--- ASSIGNMENT 1 ---
Answer these questions about the Hadoop security configuration text:
(a) Which user and group should own the local container-executor path?
(b) What is the default value of hadoop.rpc.protection?
(c) What does the HTTPS_ONLY setting of dfs.http.policy turn off?
--- ASSIGNMENT 2 ---
Rewrite the paragraph of the Hadoop security configuration text that begins "In order to turn on RPC authentication" as a short list, keeping its main facts.
--- ASSIGNMENT 3 ---
Write a continuation of the Hadoop security configuration text that starts after its last sentence.

[SELECTED EXTRACT Boundary: Start]

Configuration

Permissions for both HDFS and local fileSystem paths

The following table lists various paths on HDFS and local filesystems (on all nodes) and recommended permissions:

Filesystem	Path	User:Group	Permissions
local	dfs.namenode.name.dir	hdfs:hadoop	drwx——
local	dfs.datanode.data.dir	hdfs:hadoop	drwx——
local	$HADOOP_LOG_DIR	hdfs:hadoop	drwxrwxr-x
local	$YARN_LOG_DIR	yarn:hadoop	drwxrwxr-x
local	yarn.nodemanager.local-dirs	yarn:hadoop	drwxr-xr-x
local	yarn.nodemanager.log-dirs	yarn:hadoop	drwxr-xr-x
local	container-executor	root:hadoop	–Sr-s–*
local	conf/container-executor.cfg	root:hadoop	r——-*
hdfs	/	hdfs:hadoop	drwxr-xr-x
hdfs	/tmp	hdfs:hadoop	drwxrwxrwxt
hdfs	/user	hdfs:hadoop	drwxr-xr-x
hdfs	yarn.nodemanager.remote-app-log-dir	yarn:hadoop	drwxrwxrwxt
hdfs	mapreduce.jobhistory.intermediate-done-dir	mapred:hadoop	drwxrwxrwxt
hdfs	mapreduce.jobhistory.done-dir	mapred:hadoop	drwxr-x—

Common Configurations

In order to turn on RPC authentication in hadoop, set the value of hadoop.security.authentication property to “kerberos”, and set security related settings listed below appropriately. The following properties should be in the core-site.xml of all the nodes in the cluster.

Parameter	Value	Notes
hadoop.security.authentication	kerberos	simple : No authentication. (default) kerberos : Enable authentication by Kerberos.
hadoop.security.authorization	true	Enable RPC service-level authorization.
hadoop.rpc.protection	authentication	authentication : authentication only (default) integrity : integrity check in addition to authentication privacy : data encryption in addition to integrity
hadoop.security.auth_to_local	RULE:exp1 RULE:exp2 … DEFAULT	The value is string containing new line characters.
hadoop.proxyuser.superuser.hosts		comma separated hosts from which superuser access are allowed to impersonation. * means wildcard.
hadoop.proxyuser.superuser.groups		comma separated groups to which users impersonated by superuser belongs. * means wildcard.

NameNode

Parameter	Value	Notes
dfs.block.access.token.enable	true	Enable HDFS block access tokens for secure operations.
dfs.https.enable	true	This value is deprecated. Use dfs.http.policy
dfs.http.policy	HTTP_ONLY or HTTPS_ONLY or HTTP_AND_HTTPS	HTTPS_ONLY turns off http access. This option takes precedence over the deprecated configuration dfs.https.enable and hadoop.ssl.enabled. If using SASL to authenticate data transfer protocol instead of running DataNode as root and using privileged ports, then this property must be set to HTTPS_ONLY to guarantee authentication of HTTP servers.

[SELECTED EXTRACT Boundary: End]
[DATA LISTING Boundary: Start]

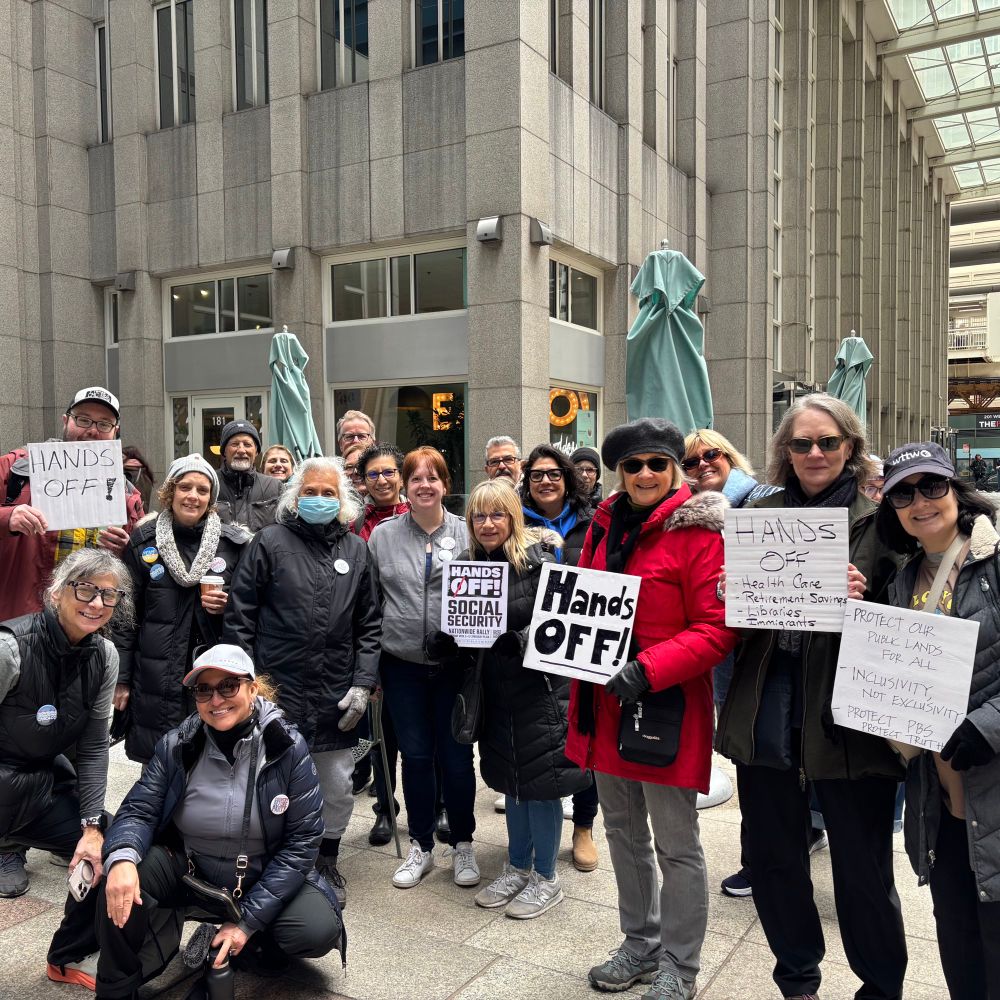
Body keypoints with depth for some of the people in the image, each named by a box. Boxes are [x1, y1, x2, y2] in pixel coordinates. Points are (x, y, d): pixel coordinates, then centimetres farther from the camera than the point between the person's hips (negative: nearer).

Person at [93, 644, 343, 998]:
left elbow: (303, 840, -15)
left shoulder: (288, 747, -16)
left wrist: (248, 920, -18)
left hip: (265, 879, -1)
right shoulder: (177, 744, -9)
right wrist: (122, 858, -33)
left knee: (320, 929, -27)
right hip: (187, 871, 1)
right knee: (121, 881, -26)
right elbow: (139, 810, -8)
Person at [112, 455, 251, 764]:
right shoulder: (143, 541, 3)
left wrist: (228, 605, -9)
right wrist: (121, 680, 2)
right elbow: (125, 616, 5)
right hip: (156, 678, 0)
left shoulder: (233, 541, 4)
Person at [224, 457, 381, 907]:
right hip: (278, 693, -3)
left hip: (337, 698, 3)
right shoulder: (270, 542, -2)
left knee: (338, 789, 13)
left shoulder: (357, 550, 7)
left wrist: (363, 683, -1)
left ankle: (327, 862, 35)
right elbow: (239, 617, -3)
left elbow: (369, 625, 7)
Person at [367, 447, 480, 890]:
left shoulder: (467, 534, 0)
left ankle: (463, 845, 25)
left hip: (455, 664, -1)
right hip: (403, 666, 1)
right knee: (415, 756, 10)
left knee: (456, 757, 7)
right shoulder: (383, 536, 3)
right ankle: (420, 847, 27)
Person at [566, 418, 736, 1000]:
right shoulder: (605, 525, 7)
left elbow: (716, 629, -16)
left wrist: (648, 669, -25)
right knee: (623, 831, 19)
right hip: (605, 701, 7)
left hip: (667, 706, -7)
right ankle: (640, 945, 39)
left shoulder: (699, 531, -12)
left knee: (676, 844, 6)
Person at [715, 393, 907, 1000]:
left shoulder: (880, 522, -2)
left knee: (862, 869, 9)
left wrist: (860, 602, -21)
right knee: (774, 858, 16)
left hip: (848, 716, -3)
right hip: (766, 714, 4)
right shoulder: (763, 516, 8)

[DATA LISTING Boundary: End]

--- EXERCISE ANSWER 1 ---
(a) root:hadoop
(b) authentication
(c) HTTP access

--- EXERCISE ANSWER 2 ---
- To turn on RPC authentication in Hadoop, set hadoop.security.authentication to "kerberos."
- Set the related security settings listed after it appropriately.
- These properties belong in core-site.xml on every node in the cluster.

--- EXERCISE ANSWER 3 ---
dfs.namenode.keytab.file	/etc/security/keytab/nn.service.keytab	Kerberos keytab file for the NameNode.
dfs.namenode.kerberos.principal	nn/_HOST@REALM.TLD	Kerberos principal name for the NameNode.
dfs.namenode.kerberos.internal.spnego.principal	HTTP/_HOST@REALM.TLD	HTTP Kerberos principal name for the NameNode.

Secondary NameNode

Parameter	Value	Notes
dfs.namenode.secondary.http-address	c_nn_host_fqdn:50090
dfs.namenode.secondary.https-port	50470
dfs.secondary.namenode.keytab.file	/etc/security/keytab/sn.service.keytab	Kerberos keytab file for the Secondary NameNode.
dfs.secondary.namenode.kerberos.principal	sn/_HOST@REALM.TLD	Kerberos principal name for the Secondary NameNode.
dfs.secondary.namenode.kerberos.internal.spnego.principal	HTTP/_HOST@REALM.TLD	HTTP Kerberos principal name for the Secondary NameNode.

DataNode

Parameter	Value	Notes
dfs.datanode.data.dir.perm	700
dfs.datanode.address	0.0.0.0:1004	Secure DataNode must use privileged port in order to assure that the server was started securely. This means that the server must be started via jsvc. Alternatively, this must be set to a non-privileged port if using SASL to authenticate data transfer protocol.
dfs.datanode.http.address	0.0.0.0:1006	Secure DataNode must use privileged port in order to assure that the server was started securely. This means that the server must be started via jsvc.
dfs.datanode.https.address	0.0.0.0:50470
dfs.datanode.keytab.file	/etc/security/keytab/dn.service.keytab	Kerberos keytab file for the DataNode.
dfs.datanode.kerberos.principal	dn/_HOST@REALM.TLD	Kerberos principal name for the DataNode.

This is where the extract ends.